**Text section**
▼▼▼
Audio from the microphone and mic amplifier is sent into the center tap connecting L2 and L3.  The level of this audio is kept low, below the point where is could turn on the diodes.  The center tap IS grounded for RF by the .1uF capacitor, but it is NOT grounded for AF.  That is key to understanding this circuit. 

In essence by turning the two diodes on and off at the rate of the RF signal, the audio signal is facing severe non-linearity through the diodes.  We could say it is alternately being multiplied by 1 and 0.  This non-linearity is what is required for mixing.  We therefor get sum and difference products:  Sidebands.  At this point, Double Sideband.  

The way the transformer is set up means the RF carrier signal is balanced out:  Even when the two diodes conduct, the top of R1 and the bottom of R2 are of equal and opposite polarity, so there is no carrier signal at the junction of R1 and R2 (they are actually a 100 ohm variable resistor that can be adjusted to make SURE they balance out).  So the carrier is suppressed and all that remains are the sidebands:  Suppressed Carrier Double Sideband. 

PRODUCT DETECTOR CONFIGURATION:

What happens when we use this circuit as a product detector in a receiver? Let's assume we are working with a 455 kc IF.   If you run a 454 kc 7 dbm BFO signal into L1, it will turn the diodes on and off as described above.  But you will NOT be able to put the 455 kc IF signal into the center tap of L2/L3 -- that center tap is GROUNDED for 455 kc.   So you will have to run your IF signal into the resistors, and take the audio output from the center tap of L2/L3.   This works.   I tried it in my HA-600A.  But there is a problem: Envelope detection.
▲▲▲
**Brief A**
Rewrite the entries from the line holding "なので、ANAカードエラーで困っている人は、一度マ" through the end of the entries, both ends included, so that "お店" becomes "店舗" and nothing else changes.

**Source data**
▼▼▼
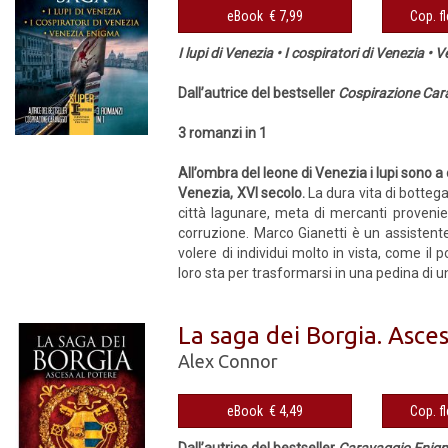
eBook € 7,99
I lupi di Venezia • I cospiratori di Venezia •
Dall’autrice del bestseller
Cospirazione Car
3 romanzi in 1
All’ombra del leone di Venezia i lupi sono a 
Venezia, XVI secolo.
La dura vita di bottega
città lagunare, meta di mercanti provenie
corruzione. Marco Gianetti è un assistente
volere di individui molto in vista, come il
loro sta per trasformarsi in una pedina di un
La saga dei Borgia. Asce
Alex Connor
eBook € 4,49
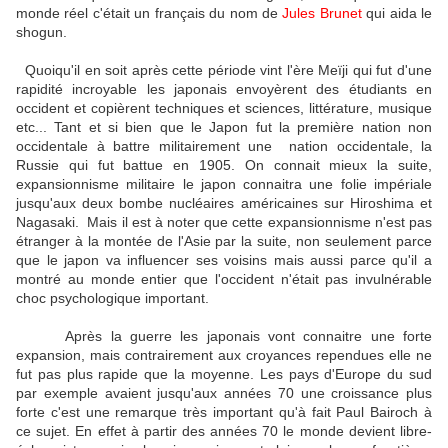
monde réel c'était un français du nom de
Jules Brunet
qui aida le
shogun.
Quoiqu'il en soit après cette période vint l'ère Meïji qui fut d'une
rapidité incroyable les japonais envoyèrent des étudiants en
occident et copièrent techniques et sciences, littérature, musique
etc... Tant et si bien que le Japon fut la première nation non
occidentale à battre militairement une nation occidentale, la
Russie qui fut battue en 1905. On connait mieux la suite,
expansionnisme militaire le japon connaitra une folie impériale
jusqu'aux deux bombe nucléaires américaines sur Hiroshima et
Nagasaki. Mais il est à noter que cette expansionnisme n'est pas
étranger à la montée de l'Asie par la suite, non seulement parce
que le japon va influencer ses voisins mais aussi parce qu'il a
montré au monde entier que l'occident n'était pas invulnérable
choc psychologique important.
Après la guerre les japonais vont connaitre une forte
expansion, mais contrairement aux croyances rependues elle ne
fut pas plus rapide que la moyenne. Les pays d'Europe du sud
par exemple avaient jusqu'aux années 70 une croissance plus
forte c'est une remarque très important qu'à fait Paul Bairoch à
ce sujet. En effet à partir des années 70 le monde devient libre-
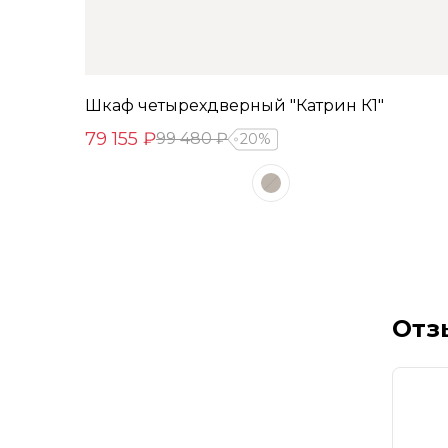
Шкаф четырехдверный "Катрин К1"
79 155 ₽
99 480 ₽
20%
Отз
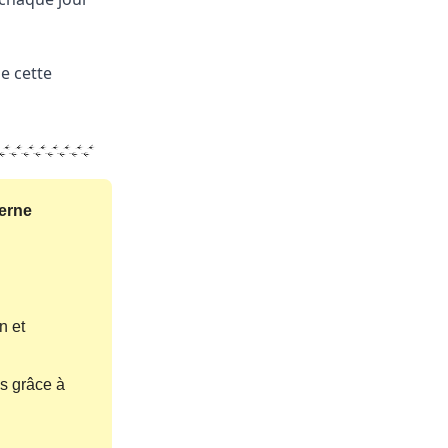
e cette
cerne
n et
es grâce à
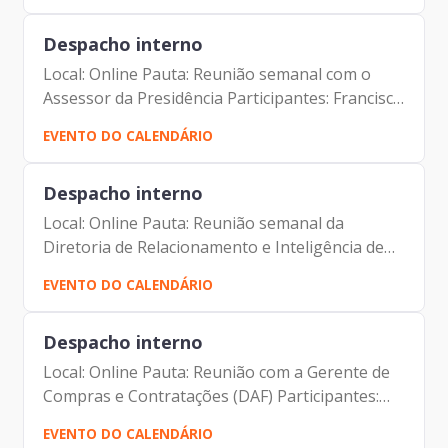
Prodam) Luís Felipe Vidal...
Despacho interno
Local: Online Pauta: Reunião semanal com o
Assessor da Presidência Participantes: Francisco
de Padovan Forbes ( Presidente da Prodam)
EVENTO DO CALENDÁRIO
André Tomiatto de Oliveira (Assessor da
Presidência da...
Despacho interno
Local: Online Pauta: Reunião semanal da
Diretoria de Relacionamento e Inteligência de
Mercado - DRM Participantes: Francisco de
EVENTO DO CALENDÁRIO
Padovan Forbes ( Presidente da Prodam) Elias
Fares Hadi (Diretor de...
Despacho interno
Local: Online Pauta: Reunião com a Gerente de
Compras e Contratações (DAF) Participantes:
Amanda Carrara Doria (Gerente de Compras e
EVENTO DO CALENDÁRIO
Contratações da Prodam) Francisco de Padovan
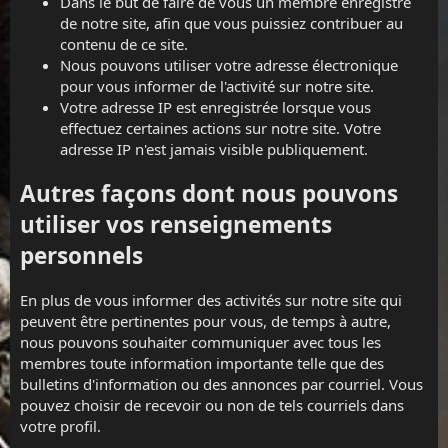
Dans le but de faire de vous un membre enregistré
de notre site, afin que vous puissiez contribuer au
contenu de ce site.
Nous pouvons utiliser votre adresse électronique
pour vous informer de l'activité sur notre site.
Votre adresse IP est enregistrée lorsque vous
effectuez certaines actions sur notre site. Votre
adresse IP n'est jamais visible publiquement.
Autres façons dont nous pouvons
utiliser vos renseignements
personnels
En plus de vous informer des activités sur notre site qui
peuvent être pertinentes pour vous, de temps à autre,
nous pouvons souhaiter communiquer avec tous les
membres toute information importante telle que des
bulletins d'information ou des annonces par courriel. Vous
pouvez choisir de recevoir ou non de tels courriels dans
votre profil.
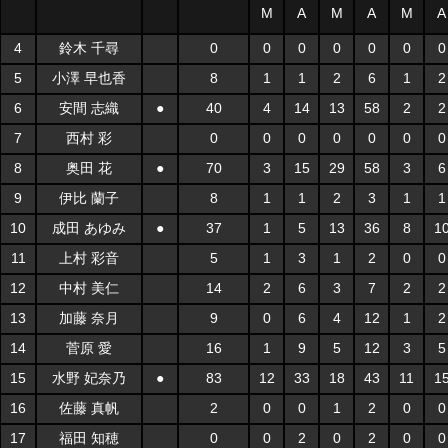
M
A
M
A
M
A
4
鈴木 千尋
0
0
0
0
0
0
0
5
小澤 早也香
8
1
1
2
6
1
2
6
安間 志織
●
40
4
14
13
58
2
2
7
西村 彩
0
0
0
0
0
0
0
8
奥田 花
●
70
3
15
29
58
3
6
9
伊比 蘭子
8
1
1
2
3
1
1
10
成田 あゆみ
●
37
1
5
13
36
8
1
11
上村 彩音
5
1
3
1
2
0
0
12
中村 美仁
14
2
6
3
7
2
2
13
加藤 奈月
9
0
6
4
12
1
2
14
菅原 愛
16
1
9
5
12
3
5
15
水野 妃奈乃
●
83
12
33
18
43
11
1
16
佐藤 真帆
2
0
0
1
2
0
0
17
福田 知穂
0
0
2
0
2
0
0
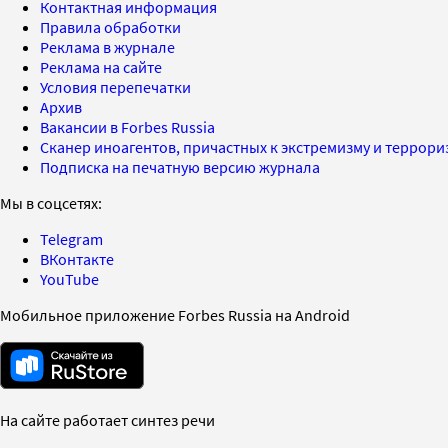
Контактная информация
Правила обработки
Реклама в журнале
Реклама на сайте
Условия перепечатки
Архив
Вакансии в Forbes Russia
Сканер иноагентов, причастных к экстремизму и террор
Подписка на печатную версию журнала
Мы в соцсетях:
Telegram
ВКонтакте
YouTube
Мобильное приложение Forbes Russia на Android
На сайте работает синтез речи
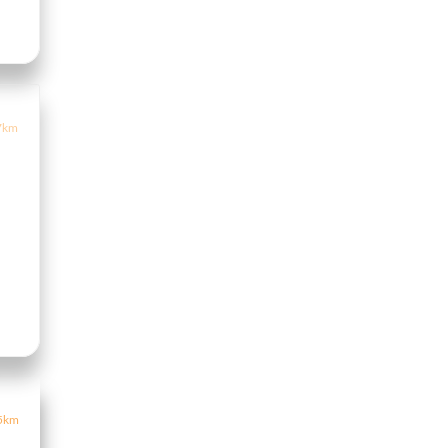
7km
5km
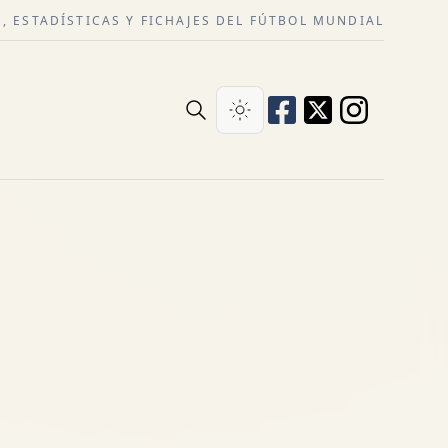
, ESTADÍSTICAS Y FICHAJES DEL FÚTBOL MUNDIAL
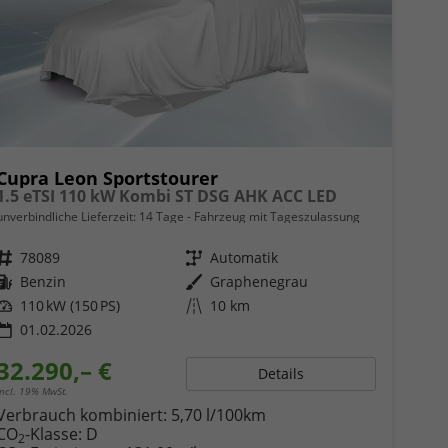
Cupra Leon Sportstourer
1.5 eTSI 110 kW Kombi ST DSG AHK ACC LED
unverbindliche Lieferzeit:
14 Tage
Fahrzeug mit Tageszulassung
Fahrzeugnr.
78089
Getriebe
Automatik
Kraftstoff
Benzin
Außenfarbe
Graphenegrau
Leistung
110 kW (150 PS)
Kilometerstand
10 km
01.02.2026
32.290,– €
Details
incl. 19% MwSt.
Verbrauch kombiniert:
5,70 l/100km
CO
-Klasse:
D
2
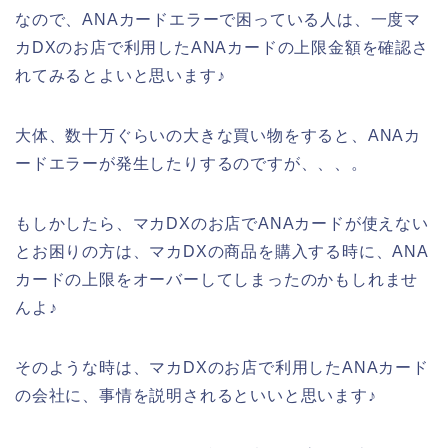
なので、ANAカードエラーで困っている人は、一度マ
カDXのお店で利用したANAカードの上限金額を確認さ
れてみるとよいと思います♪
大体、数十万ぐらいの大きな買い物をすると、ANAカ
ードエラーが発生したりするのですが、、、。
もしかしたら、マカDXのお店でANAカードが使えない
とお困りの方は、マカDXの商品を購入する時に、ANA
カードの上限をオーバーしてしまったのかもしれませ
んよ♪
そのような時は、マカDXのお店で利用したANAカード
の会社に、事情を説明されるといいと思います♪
▲▲▲
**Brief B**
In the balanced modulator text, what grounds the center tap for RF?

**Exercise answer A**
なので、ANAカードエラーで困っている人は、一度マ
カDXの店舗で利用したANAカードの上限金額を確認さ
れてみるとよいと思います♪
大体、数十万ぐらいの大きな買い物をすると、ANAカ
ードエラーが発生したりするのですが、、、。
もしかしたら、マカDXの店舗でANAカードが使えない
とお困りの方は、マカDXの商品を購入する時に、ANA
カードの上限をオーバーしてしまったのかもしれませ
んよ♪
そのような時は、マカDXの店舗で利用したANAカード
の会社に、事情を説明されるといいと思います♪

**Exercise answer B**
The .1uF capacitor.